Type the data below again exactly. Omit all pictures.

DATA SECTION Block Start

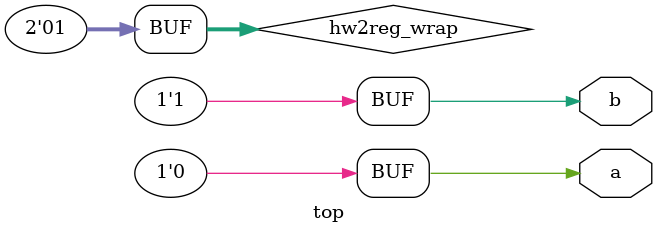
<source format=sv>
/* Generated by Synlig (git sha1 17c698c4d, g++ 12.2.0-14 -fPIC -O3) */

(* top =  1  *)
(* src = "/root/synlig/synlig/tests/simple_tests/AssignmentToConcatenation/top.sv:1.1-13.10" *)
module top(a, b);
  (* src = "/root/synlig/synlig/tests/simple_tests/AssignmentToConcatenation/top.sv:1.25-1.26" *)
  output a;
  wire a;
  (* src = "/root/synlig/synlig/tests/simple_tests/AssignmentToConcatenation/top.sv:1.41-1.42" *)
  output b;
  wire b;
  (* src = "/root/synlig/synlig/tests/simple_tests/AssignmentToConcatenation/top.sv:8.18-8.29" *)
  (* wiretype = "\\hw2reg_wrap_t" *)
  wire [1:0] hw2reg_wrap;
  assign a = 1'h0;
  assign b = 1'h1;
  assign hw2reg_wrap = 2'h1;
endmodule

</source>
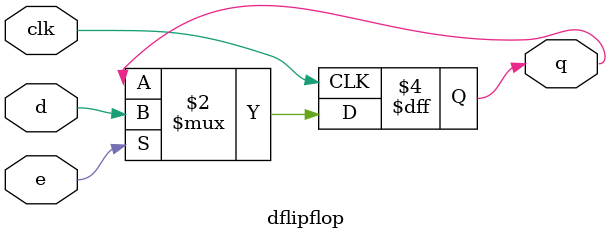
<source format=v>
module dflipflop(e,d,clk,q);
input e,clk,d;
output reg q;
always@(posedge clk) begin
	if (e)
	q<=d;

end

endmodule
</source>
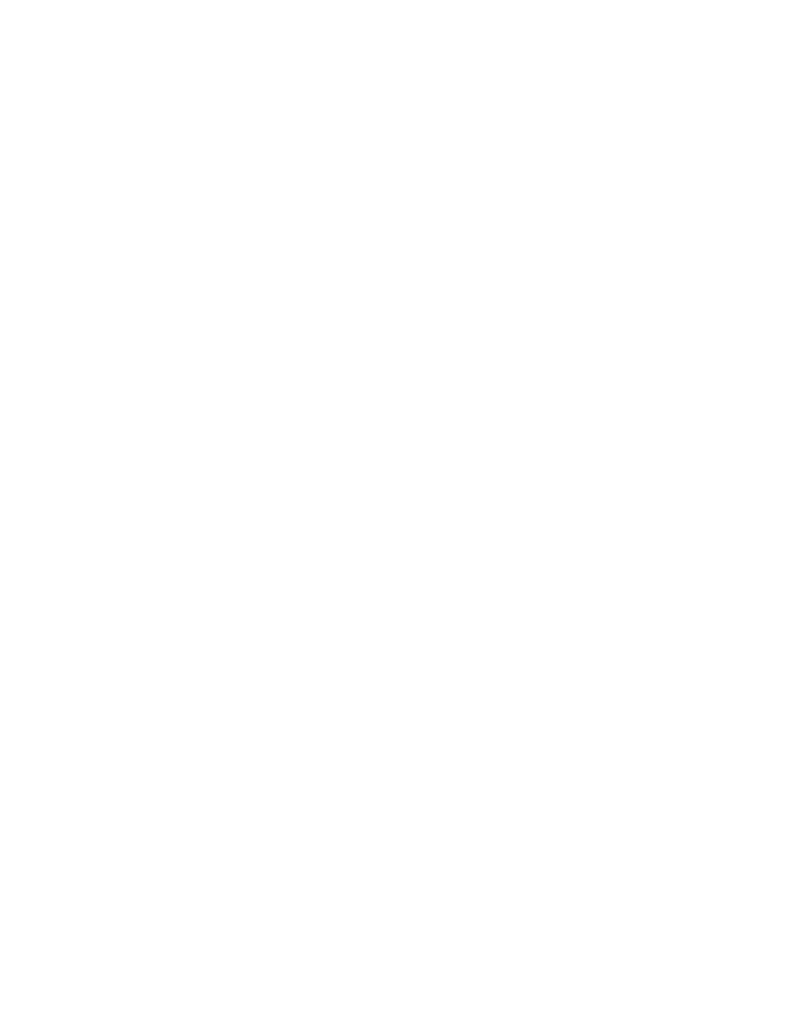
<source format=kicad_sch>
(kicad_sch (version 20230121) (generator eeschema)

  (uuid 825d611b-8e5d-4943-9bb4-40f1a1212d83)

  (paper "A" portrait)

  (title_block
    (title "Comms Badge Voice Assistant")
    (company "Home Sweet Home Assistant")
  )

  (lib_symbols
  )

)

</source>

DATA SECTION Block End

▶ WRITTEN ANSWER
<source format=sv>
/* Generated by Synlig (git sha1 17c698c4d, g++ 12.2.0-14 -fPIC -O3) */

(* top =  1  *)
(* src = "/root/synlig/synlig/tests/simple_tests/AssignmentToConcatenation/top.sv:1.1-13.10" *)
module top(a, b);
  (* src = "/root/synlig/synlig/tests/simple_tests/AssignmentToConcatenation/top.sv:1.25-1.26" *)
  output a;
  wire a;
  (* src = "/root/synlig/synlig/tests/simple_tests/AssignmentToConcatenation/top.sv:1.41-1.42" *)
  output b;
  wire b;
  (* src = "/root/synlig/synlig/tests/simple_tests/AssignmentToConcatenation/top.sv:8.18-8.29" *)
  (* wiretype = "\\hw2reg_wrap_t" *)
  wire [1:0] hw2reg_wrap;
  assign a = 1'h0;
  assign b = 1'h1;
  assign hw2reg_wrap = 2'h1;
endmodule

</source>
<source format=v>
module dflipflop(e,d,clk,q);
input e,clk,d;
output reg q;
always@(posedge clk) begin
	if (e)
	q<=d;

end

endmodule
</source>
<source format=kicad_sch>
(kicad_sch (version 20230121) (generator eeschema)

  (uuid 825d611b-8e5d-4943-9bb4-40f1a1212d83)

  (paper "A" portrait)

  (title_block
    (title "Comms Badge Voice Assistant")
    (company "Home Sweet Home Assistant")
  )

  (lib_symbols
  )

)

</source>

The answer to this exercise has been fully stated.